> TASKS TO COMPLETE:
**a)** From the forum thread on eBay selling fees, duplicate the part that opens with the words containing "The calculation does" and closes with "rule of thumb.".
**b)** Answer the following questions using the forum thread on eBay selling fees:
(i) Which category did the original poster choose for selling apparel?
(ii) According to one reply, what happens to the eBay fees if an item does not sell within one month?
(iii) How many free listings per month does the thread say are available to sellers without a Store?
**c)** List everything that the final post in the forum thread on eBay selling fees says the calculator does not consider or factor in.

> DOCUMENT TEXT:
+ + + + +

09-03-2018 05:38 PM
Hello Everyone,
I've been ramping up to start listing on eBay again and wanted to ensure I have all bases covered in regards to fees. Someone in my seller group recommended I use a 3rd party eBay fee calculator to estimate my profitability and I wanted to see if there's anything else I should be considering outside of this calculator?
I'm selling apparel so I chose the "Standard" category. It also says that PayPal is factored into this, so it looks like just about everything is covered. Anything I'm missing?
Thank you!
09-03-2018 05:46 PM
All of these things take AWAY from your profit:
Item acquisition cost
Shipping costs if you use "free" shipping
Paper
Shipping supplies - tape, envelopes, boxes, bubble wrap, etc.
Ink
Ebay fees
Paypal fees
Your pay
Any overhead that you may have such as power, electricity, rent, gas if you go to the PO, gas you use while sourcing...
Did I forget anything?
Take all of the above and subtract it from your gross. That is your net.
09-03-2018 05:48 PM
Whether you are selling used or new clothing, that is a very over saturated category, which means lots of competition. Profitability is important, but if your prices are higher than most others, sales will be stymied.
09-03-2018 05:48 PM
Don't forget taxes if you are going to sell enough.
09-03-2018 05:48 PM
Your cost should include not just procurement cost, but also packaging for shipment.
And there is no labour cost. I use the local minimum wage per minute and multiply by the number of minutes it takes me to scan, describe, fill forms and upload each item.
If your item doesn't sell within one month, the eBay fees repeat.
The calculation does not allow for the 50 free listings you get each month if you don't have a Store.
Nor does it allow for the reduced cost for listings if you do have a Store. (Note that these are not 'free', and that the more items you have in your Store, the lower your per item listing fee.)
But it does give you a pretty good rule of thumb.
09-03-2018 07:41 PM - edited 09-03-2018 07:42 PM
@southern*sweet*tea wrote:All of these things take AWAY from your profit:
Item acquisition cost
Shipping costs if you use "free" shipping
Paper
Shipping supplies - tape, envelopes, boxes, bubble wrap, etc.
Ink
Ebay fees
Paypal fees
Your pay
Any overhead that you may have such as power, electricity, rent, gas if you go to the PO, gas you use while sourcing...
Did I forget anything?
Take all of the above and subtract it from your gross. That is your net.
Return Requests (legitimate & otherwise)? That's not part of fees, but returns and shrinkage is certainly in the profitability calculation.
09-03-2018 08:34 PM - edited 09-03-2018 08:35 PM
@steezy410 wrote:Someone in my seller group recommended I use a 3rd party eBay fee calculator to estimate my profitability and I wanted to see if there's anything else I should be considering outside of this calculator?
That calculator does simply math to show the profitability for a specific item that includes an insertion fee and sells the first time it is listed.
Off the top of my head it does not consider store subscription fees, does not factor in free listings, and does not consider how many times the item may need to be listed before it sells. It also does not consider the effect of international sales, the cost of supplies, or factor in any sort of reserve for losses or returns.

+ + + + +

> STUDY MATERIAL:
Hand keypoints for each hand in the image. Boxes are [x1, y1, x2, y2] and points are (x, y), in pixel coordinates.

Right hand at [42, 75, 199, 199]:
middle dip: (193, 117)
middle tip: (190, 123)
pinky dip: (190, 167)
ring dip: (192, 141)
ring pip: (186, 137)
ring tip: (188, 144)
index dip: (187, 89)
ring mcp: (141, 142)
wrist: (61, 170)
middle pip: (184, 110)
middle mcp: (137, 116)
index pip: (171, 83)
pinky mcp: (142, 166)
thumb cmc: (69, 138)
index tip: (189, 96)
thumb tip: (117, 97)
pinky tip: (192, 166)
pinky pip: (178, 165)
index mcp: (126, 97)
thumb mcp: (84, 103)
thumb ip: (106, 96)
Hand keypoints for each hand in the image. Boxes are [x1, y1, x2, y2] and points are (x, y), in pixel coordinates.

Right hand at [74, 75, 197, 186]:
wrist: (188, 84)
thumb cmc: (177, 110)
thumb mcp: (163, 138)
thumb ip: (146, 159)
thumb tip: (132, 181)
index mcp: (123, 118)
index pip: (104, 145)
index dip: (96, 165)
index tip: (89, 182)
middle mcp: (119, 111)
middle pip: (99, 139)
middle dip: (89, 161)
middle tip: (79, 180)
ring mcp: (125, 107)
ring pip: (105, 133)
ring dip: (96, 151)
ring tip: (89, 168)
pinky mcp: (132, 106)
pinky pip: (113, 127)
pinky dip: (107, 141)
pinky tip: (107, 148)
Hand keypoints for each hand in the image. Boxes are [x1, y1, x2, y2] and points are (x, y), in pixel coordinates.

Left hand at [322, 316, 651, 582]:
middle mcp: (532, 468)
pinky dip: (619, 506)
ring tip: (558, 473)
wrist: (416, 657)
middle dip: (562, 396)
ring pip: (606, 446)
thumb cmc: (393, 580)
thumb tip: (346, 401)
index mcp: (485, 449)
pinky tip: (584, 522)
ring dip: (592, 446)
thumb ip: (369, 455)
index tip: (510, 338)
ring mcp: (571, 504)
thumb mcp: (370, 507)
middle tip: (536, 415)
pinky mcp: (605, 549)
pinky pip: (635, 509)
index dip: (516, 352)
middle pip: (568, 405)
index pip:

+ + + + +

> SOLUTIONS TO THE TASKS:
**a)**
The calculation does not allow for the 50 free listings you get each month if you don't have a Store.
Nor does it allow for the reduced cost for listings if you do have a Store. (Note that these are not 'free', and that the more items you have in your Store, the lower your per item listing fee.)
But it does give you a pretty good rule of thumb.

**b)**
(i) The "Standard" category.
(ii) The eBay fees repeat.
(iii) 50 free listings.

**c)**
- Store subscription fees
- Free listings
- How many times the item may need to be listed before it sells
- The effect of international sales
- The cost of supplies
- Any sort of reserve for losses or returns